21:00 I asked Rambo if we were skulking out to the smoking shed but he said two weeks in a row was suicide. He looked at me dismissively and asked, ‘What – you addicted or something?’
I laughed and made a quick exit but couldn’t help feeling disappointed. It wasn’t the pipe, or the danger, or even the girls; more like feeling alive and the exhilaration of being touched by a stranger in the darkness.
6:05 ‘My oath to God I didn’t write it!’ protested Boggo, waving a white envelope in the air.
Fatty saw me emerging from my room and shouted, ‘Hey, Spud. Boggo got fan mail!’
Fatty snatched the envelope from Boggo and handed it to me. ‘Check it out. It was slid under the common room door sometime in the night.’

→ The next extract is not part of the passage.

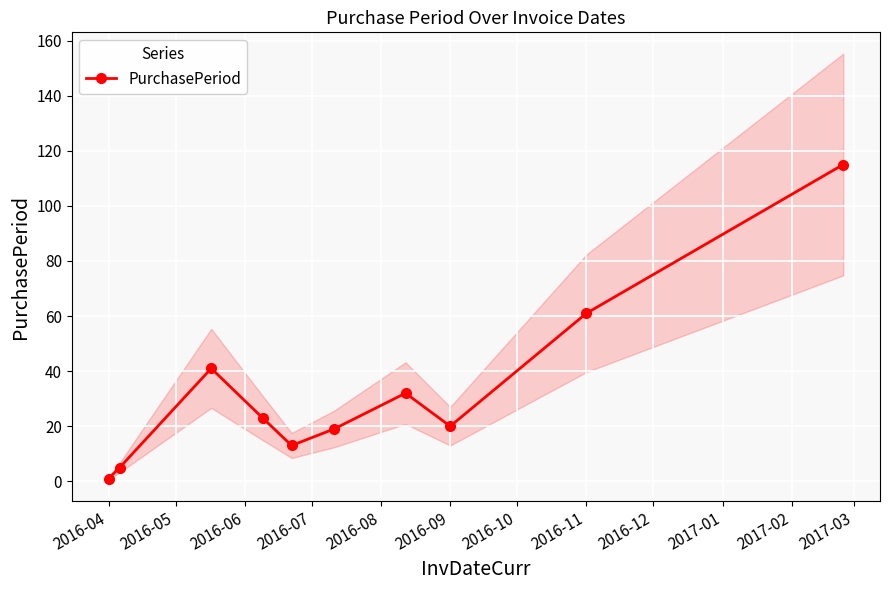

True or false: PurchasePeriod has more than 2 points higher than both neighbors.

False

Inside the envelope was a card with Winnie the Pooh’s grinning face on the cover. Inside the card read:
Dear Boggo (Alan)
Roses are red,
Violets are blue,
Sugar is sweet,
And I like you …
It definitely wasn’t Boggo’s handwriting, and if he had sent the card to himself it would have been pornographic.
‘It’s somebody from the cast,’ announced Boggo with absolute conviction.
‘It could be anyone,’ reasoned Fatty.
‘I reckon its VPH,’ said Boggo rather confidently. ‘I’ve been sensing an animalistic attraction between us since the first rehearsal.’
‘Between you and VPH?’ said Fatty in disbelief.
‘Trust me,’ said Boggo. ‘She’s sordid.’
Rambo sat back in his chair and smiled smugly, like he was way ahead of the rest of us. Penny fussed about in the kitchen and Brenda was making a lame attempt at cleaning the windows with a small dishcloth.